[Your objective]
Could you return each line below without altering a word?

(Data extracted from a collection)
+===+
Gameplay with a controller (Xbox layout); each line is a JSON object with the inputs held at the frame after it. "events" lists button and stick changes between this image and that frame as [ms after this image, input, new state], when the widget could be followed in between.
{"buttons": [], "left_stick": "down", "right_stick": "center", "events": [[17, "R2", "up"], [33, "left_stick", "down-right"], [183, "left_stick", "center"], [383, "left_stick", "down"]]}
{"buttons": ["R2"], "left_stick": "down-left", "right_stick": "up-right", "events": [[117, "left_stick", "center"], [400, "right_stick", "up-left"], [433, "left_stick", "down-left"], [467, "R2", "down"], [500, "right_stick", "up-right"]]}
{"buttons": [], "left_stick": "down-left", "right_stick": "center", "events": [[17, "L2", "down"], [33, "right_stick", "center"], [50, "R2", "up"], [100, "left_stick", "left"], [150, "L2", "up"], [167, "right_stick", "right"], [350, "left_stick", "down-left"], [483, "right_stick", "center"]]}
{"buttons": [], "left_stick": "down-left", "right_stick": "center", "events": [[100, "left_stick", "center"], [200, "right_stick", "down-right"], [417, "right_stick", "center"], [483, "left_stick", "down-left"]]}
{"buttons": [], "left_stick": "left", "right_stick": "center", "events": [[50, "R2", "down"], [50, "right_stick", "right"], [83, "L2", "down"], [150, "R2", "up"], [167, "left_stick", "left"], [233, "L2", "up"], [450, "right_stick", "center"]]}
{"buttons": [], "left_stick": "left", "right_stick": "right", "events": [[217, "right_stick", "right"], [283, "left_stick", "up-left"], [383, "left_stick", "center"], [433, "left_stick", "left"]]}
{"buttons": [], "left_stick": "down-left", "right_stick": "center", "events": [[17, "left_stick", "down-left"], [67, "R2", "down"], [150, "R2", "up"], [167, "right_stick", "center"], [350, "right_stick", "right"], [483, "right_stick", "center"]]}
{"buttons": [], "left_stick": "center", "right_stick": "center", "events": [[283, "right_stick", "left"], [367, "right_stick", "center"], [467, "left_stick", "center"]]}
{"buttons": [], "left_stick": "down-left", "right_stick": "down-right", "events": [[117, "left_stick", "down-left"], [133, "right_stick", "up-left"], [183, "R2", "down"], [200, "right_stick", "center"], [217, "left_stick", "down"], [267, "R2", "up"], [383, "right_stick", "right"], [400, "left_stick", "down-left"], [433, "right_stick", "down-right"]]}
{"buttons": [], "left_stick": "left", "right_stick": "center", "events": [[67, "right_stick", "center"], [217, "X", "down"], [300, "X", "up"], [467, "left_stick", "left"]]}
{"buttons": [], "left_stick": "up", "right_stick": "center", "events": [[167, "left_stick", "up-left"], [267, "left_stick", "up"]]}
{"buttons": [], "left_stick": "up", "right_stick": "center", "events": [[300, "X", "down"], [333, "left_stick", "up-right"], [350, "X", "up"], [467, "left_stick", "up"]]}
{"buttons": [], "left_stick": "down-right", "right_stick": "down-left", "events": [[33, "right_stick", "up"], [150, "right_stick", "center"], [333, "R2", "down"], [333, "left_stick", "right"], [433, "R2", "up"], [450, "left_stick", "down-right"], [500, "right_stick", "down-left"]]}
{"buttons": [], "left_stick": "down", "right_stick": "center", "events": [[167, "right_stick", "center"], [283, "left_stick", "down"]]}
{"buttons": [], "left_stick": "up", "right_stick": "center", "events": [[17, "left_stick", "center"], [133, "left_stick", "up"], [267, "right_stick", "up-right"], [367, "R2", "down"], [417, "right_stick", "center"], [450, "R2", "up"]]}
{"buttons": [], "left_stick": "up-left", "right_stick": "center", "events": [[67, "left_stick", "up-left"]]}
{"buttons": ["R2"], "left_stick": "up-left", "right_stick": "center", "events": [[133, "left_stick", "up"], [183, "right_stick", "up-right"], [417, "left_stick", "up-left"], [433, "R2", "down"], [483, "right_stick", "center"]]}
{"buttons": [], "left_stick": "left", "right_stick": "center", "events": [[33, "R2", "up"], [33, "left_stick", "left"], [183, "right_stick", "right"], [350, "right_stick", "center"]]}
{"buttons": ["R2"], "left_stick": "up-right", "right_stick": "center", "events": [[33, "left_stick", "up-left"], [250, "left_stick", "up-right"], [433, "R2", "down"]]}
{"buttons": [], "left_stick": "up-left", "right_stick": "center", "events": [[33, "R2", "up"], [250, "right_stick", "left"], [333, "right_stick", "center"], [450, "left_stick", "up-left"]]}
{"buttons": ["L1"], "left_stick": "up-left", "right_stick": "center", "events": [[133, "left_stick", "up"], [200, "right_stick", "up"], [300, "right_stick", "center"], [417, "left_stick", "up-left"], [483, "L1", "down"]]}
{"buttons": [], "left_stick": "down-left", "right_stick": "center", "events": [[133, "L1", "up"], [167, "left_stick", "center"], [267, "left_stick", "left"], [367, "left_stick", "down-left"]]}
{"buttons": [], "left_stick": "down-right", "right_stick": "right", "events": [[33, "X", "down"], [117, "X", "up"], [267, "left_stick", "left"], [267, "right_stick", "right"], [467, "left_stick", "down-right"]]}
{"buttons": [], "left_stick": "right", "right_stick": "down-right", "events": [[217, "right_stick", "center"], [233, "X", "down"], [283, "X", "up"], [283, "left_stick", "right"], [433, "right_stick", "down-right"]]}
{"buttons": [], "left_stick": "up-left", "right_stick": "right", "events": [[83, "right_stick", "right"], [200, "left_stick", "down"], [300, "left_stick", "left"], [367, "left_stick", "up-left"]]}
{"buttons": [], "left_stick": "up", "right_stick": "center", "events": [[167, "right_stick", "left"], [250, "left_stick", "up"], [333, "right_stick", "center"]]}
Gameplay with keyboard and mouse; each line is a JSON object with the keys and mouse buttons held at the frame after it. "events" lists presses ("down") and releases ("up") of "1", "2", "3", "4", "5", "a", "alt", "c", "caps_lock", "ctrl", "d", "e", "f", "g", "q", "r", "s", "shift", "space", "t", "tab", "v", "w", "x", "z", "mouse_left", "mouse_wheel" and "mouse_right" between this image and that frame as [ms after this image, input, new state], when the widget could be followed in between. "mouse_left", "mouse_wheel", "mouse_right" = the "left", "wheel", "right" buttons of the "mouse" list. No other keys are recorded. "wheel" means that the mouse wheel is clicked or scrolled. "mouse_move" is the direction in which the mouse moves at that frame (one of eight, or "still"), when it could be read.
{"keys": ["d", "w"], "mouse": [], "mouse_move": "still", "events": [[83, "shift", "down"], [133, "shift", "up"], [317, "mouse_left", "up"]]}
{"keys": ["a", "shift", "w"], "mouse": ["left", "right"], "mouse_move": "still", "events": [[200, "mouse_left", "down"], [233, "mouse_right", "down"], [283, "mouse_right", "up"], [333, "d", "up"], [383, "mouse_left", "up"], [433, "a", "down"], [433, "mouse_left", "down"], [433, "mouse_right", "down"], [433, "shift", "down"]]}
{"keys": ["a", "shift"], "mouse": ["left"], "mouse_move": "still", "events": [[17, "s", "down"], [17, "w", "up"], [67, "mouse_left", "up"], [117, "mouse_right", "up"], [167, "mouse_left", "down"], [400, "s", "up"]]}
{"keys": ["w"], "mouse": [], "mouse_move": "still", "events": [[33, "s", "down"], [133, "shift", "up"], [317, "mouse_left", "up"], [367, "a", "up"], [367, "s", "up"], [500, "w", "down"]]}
+===+
[Solution to the exercise]
Gameplay with a controller (Xbox layout); each line is a JSON object with the inputs held at the frame after it. "events" lists button and stick changes between this image and that frame as [ms after this image, input, new state], when the widget could be followed in between.
{"buttons": [], "left_stick": "down", "right_stick": "center", "events": [[17, "R2", "up"], [33, "left_stick", "down-right"], [183, "left_stick", "center"], [383, "left_stick", "down"]]}
{"buttons": ["R2"], "left_stick": "down-left", "right_stick": "up-right", "events": [[117, "left_stick", "center"], [400, "right_stick", "up-left"], [433, "left_stick", "down-left"], [467, "R2", "down"], [500, "right_stick", "up-right"]]}
{"buttons": [], "left_stick": "down-left", "right_stick": "center", "events": [[17, "L2", "down"], [33, "right_stick", "center"], [50, "R2", "up"], [100, "left_stick", "left"], [150, "L2", "up"], [167, "right_stick", "right"], [350, "left_stick", "down-left"], [483, "right_stick", "center"]]}
{"buttons": [], "left_stick": "down-left", "right_stick": "center", "events": [[100, "left_stick", "center"], [200, "right_stick", "down-right"], [417, "right_stick", "center"], [483, "left_stick", "down-left"]]}
{"buttons": [], "left_stick": "left", "right_stick": "center", "events": [[50, "R2", "down"], [50, "right_stick", "right"], [83, "L2", "down"], [150, "R2", "up"], [167, "left_stick", "left"], [233, "L2", "up"], [450, "right_stick", "center"]]}
{"buttons": [], "left_stick": "left", "right_stick": "right", "events": [[217, "right_stick", "right"], [283, "left_stick", "up-left"], [383, "left_stick", "center"], [433, "left_stick", "left"]]}
{"buttons": [], "left_stick": "down-left", "right_stick": "center", "events": [[17, "left_stick", "down-left"], [67, "R2", "down"], [150, "R2", "up"], [167, "right_stick", "center"], [350, "right_stick", "right"], [483, "right_stick", "center"]]}
{"buttons": [], "left_stick": "center", "right_stick": "center", "events": [[283, "right_stick", "left"], [367, "right_stick", "center"], [467, "left_stick", "center"]]}
{"buttons": [], "left_stick": "down-left", "right_stick": "down-right", "events": [[117, "left_stick", "down-left"], [133, "right_stick", "up-left"], [183, "R2", "down"], [200, "right_stick", "center"], [217, "left_stick", "down"], [267, "R2", "up"], [383, "right_stick", "right"], [400, "left_stick", "down-left"], [433, "right_stick", "down-right"]]}
{"buttons": [], "left_stick": "left", "right_stick": "center", "events": [[67, "right_stick", "center"], [217, "X", "down"], [300, "X", "up"], [467, "left_stick", "left"]]}
{"buttons": [], "left_stick": "up", "right_stick": "center", "events": [[167, "left_stick", "up-left"], [267, "left_stick", "up"]]}
{"buttons": [], "left_stick": "up", "right_stick": "center", "events": [[300, "X", "down"], [333, "left_stick", "up-right"], [350, "X", "up"], [467, "left_stick", "up"]]}
{"buttons": [], "left_stick": "down-right", "right_stick": "down-left", "events": [[33, "right_stick", "up"], [150, "right_stick", "center"], [333, "R2", "down"], [333, "left_stick", "right"], [433, "R2", "up"], [450, "left_stick", "down-right"], [500, "right_stick", "down-left"]]}
{"buttons": [], "left_stick": "down", "right_stick": "center", "events": [[167, "right_stick", "center"], [283, "left_stick", "down"]]}
{"buttons": [], "left_stick": "up", "right_stick": "center", "events": [[17, "left_stick", "center"], [133, "left_stick", "up"], [267, "right_stick", "up-right"], [367, "R2", "down"], [417, "right_stick", "center"], [450, "R2", "up"]]}
{"buttons": [], "left_stick": "up-left", "right_stick": "center", "events": [[67, "left_stick", "up-left"]]}
{"buttons": ["R2"], "left_stick": "up-left", "right_stick": "center", "events": [[133, "left_stick", "up"], [183, "right_stick", "up-right"], [417, "left_stick", "up-left"], [433, "R2", "down"], [483, "right_stick", "center"]]}
{"buttons": [], "left_stick": "left", "right_stick": "center", "events": [[33, "R2", "up"], [33, "left_stick", "left"], [183, "right_stick", "right"], [350, "right_stick", "center"]]}
{"buttons": ["R2"], "left_stick": "up-right", "right_stick": "center", "events": [[33, "left_stick", "up-left"], [250, "left_stick", "up-right"], [433, "R2", "down"]]}
{"buttons": [], "left_stick": "up-left", "right_stick": "center", "events": [[33, "R2", "up"], [250, "right_stick", "left"], [333, "right_stick", "center"], [450, "left_stick", "up-left"]]}
{"buttons": ["L1"], "left_stick": "up-left", "right_stick": "center", "events": [[133, "left_stick", "up"], [200, "right_stick", "up"], [300, "right_stick", "center"], [417, "left_stick", "up-left"], [483, "L1", "down"]]}
{"buttons": [], "left_stick": "down-left", "right_stick": "center", "events": [[133, "L1", "up"], [167, "left_stick", "center"], [267, "left_stick", "left"], [367, "left_stick", "down-left"]]}
{"buttons": [], "left_stick": "down-right", "right_stick": "right", "events": [[33, "X", "down"], [117, "X", "up"], [267, "left_stick", "left"], [267, "right_stick", "right"], [467, "left_stick", "down-right"]]}
{"buttons": [], "left_stick": "right", "right_stick": "down-right", "events": [[217, "right_stick", "center"], [233, "X", "down"], [283, "X", "up"], [283, "left_stick", "right"], [433, "right_stick", "down-right"]]}
{"buttons": [], "left_stick": "up-left", "right_stick": "right", "events": [[83, "right_stick", "right"], [200, "left_stick", "down"], [300, "left_stick", "left"], [367, "left_stick", "up-left"]]}
{"buttons": [], "left_stick": "up", "right_stick": "center", "events": [[167, "right_stick", "left"], [250, "left_stick", "up"], [333, "right_stick", "center"]]}
Gameplay with keyboard and mouse; each line is a JSON object with the keys and mouse buttons held at the frame after it. "events" lists presses ("down") and releases ("up") of "1", "2", "3", "4", "5", "a", "alt", "c", "caps_lock", "ctrl", "d", "e", "f", "g", "q", "r", "s", "shift", "space", "t", "tab", "v", "w", "x", "z", "mouse_left", "mouse_wheel" and "mouse_right" between this image and that frame as [ms after this image, input, new state], when the widget could be followed in between. "mouse_left", "mouse_wheel", "mouse_right" = the "left", "wheel", "right" buttons of the "mouse" list. No other keys are recorded. "wheel" means that the mouse wheel is clicked or scrolled. "mouse_move" is the direction in which the mouse moves at that frame (one of eight, or "still"), when it could be read.
{"keys": ["d", "w"], "mouse": [], "mouse_move": "still", "events": [[83, "shift", "down"], [133, "shift", "up"], [317, "mouse_left", "up"]]}
{"keys": ["a", "shift", "w"], "mouse": ["left", "right"], "mouse_move": "still", "events": [[200, "mouse_left", "down"], [233, "mouse_right", "down"], [283, "mouse_right", "up"], [333, "d", "up"], [383, "mouse_left", "up"], [433, "a", "down"], [433, "mouse_left", "down"], [433, "mouse_right", "down"], [433, "shift", "down"]]}
{"keys": ["a", "shift"], "mouse": ["left"], "mouse_move": "still", "events": [[17, "s", "down"], [17, "w", "up"], [67, "mouse_left", "up"], [117, "mouse_right", "up"], [167, "mouse_left", "down"], [400, "s", "up"]]}
{"keys": ["w"], "mouse": [], "mouse_move": "still", "events": [[33, "s", "down"], [133, "shift", "up"], [317, "mouse_left", "up"], [367, "a", "up"], [367, "s", "up"], [500, "w", "down"]]}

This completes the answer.